Fong became an MCA vice-president in 1996, but stepped down after the 2008 MCA elections when he lost his bid for re-election.

From 1990 to 1999, he served as Deputy Minister of Education. Following the 1999 general elections, Fong was appointed Minister of Human Resources by Prime Minister Mahathir Mohamad. He remained in that ministry until 2008, when he left the Cabinet, and retired from Parliament at the 2013 election.

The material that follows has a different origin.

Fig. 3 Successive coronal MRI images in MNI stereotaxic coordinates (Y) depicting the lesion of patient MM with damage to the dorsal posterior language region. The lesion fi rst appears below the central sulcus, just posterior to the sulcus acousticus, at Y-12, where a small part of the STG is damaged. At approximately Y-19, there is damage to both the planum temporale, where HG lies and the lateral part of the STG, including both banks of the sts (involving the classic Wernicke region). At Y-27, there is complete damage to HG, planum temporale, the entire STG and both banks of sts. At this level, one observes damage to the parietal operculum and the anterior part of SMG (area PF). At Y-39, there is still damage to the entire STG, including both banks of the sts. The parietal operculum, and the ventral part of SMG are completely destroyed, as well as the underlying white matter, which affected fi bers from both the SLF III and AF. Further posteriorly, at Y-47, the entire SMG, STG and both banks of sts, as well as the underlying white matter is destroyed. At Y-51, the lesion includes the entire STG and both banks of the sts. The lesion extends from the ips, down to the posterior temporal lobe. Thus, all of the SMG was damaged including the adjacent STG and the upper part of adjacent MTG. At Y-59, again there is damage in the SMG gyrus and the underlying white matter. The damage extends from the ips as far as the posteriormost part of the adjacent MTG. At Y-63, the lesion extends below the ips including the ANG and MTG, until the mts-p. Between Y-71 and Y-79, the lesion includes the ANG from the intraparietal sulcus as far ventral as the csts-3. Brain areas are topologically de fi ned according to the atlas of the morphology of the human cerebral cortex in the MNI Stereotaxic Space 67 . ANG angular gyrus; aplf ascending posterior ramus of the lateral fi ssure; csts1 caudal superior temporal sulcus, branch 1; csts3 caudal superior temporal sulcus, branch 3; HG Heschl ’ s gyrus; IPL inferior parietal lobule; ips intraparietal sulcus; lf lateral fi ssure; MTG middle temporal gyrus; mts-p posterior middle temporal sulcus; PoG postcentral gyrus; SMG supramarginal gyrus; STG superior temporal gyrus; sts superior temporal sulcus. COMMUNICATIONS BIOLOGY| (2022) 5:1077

Post retirement, he became the Chairman of Enterprise Asia, a non-governmental organisation (NGO) that is set up to champion entrepreneurship development in Asia.

==Election results==

Parliament of Malaysia
| Year | Constituency | Candidate |  | Votes | Pct | Opponent(s) |  | Votes | Pct | Ballots cast | Majority | Turnout |
| 1990 | P111 Selandar |  | Fong Chan Onn (MCA) | 19,120 | 68.68% |  | Samat Abdullah (S46) | 8,719 | 31.32% | 28,737 | 10,401 | 75.66% |
| 1995 | P121 Selandar |  | Fong Chan Onn (MCA) | 28,366 | 84.54% |  | Burkhan Abdullah (S46) | 5,186 | 15.46% | 35,160 | 23,180 | 73.80% |
| 1999 |  | Fong Chan Onn (MCA) | 23,055 | 65.18% |  | Chua Tian Chang (keADILan) | 12,316 | 34.82% | 36,525 | 10,739 | 73.70% |
| 2004 | P135 Alor Gajah |  | Fong Chan Onn (MCA) | 29,920 | 76.05% |  | Goh Leong San (DAP) | 7,372 | 18.74% | 39,343 | 22,548 | 76.26% |
| 2008 |  | Fong Chan Onn (MCA) | 26,354 | 66.18% |  | Tan Lay Siang (DAP) | 13,470 | 33.82% | 41,854 | 12,884 | 77.37% |

==Honours==
===Honours of Malaysia===
- Malaysia
  - Commander of the Order of Loyalty to the Crown of Malaysia (PSM) – Tan Sri (2011)
- Malacca
  - Grand Commander of the Exalted Order of Malacca (DGSM) – Datuk Seri (2005)
  - Knight Commander of the Exalted Order of Malacca (DCSM) – Datuk Wira (2003)
  - Companion Class I of the Exalted Order of Malacca (DMSM) – Datuk (1995)

== Personal life==
Fong is also an avid photographer and has won awards for his images. For two consecutive years he has won The Societies Photographer of Year (2018 and 2019 ) gaining international success for his photography.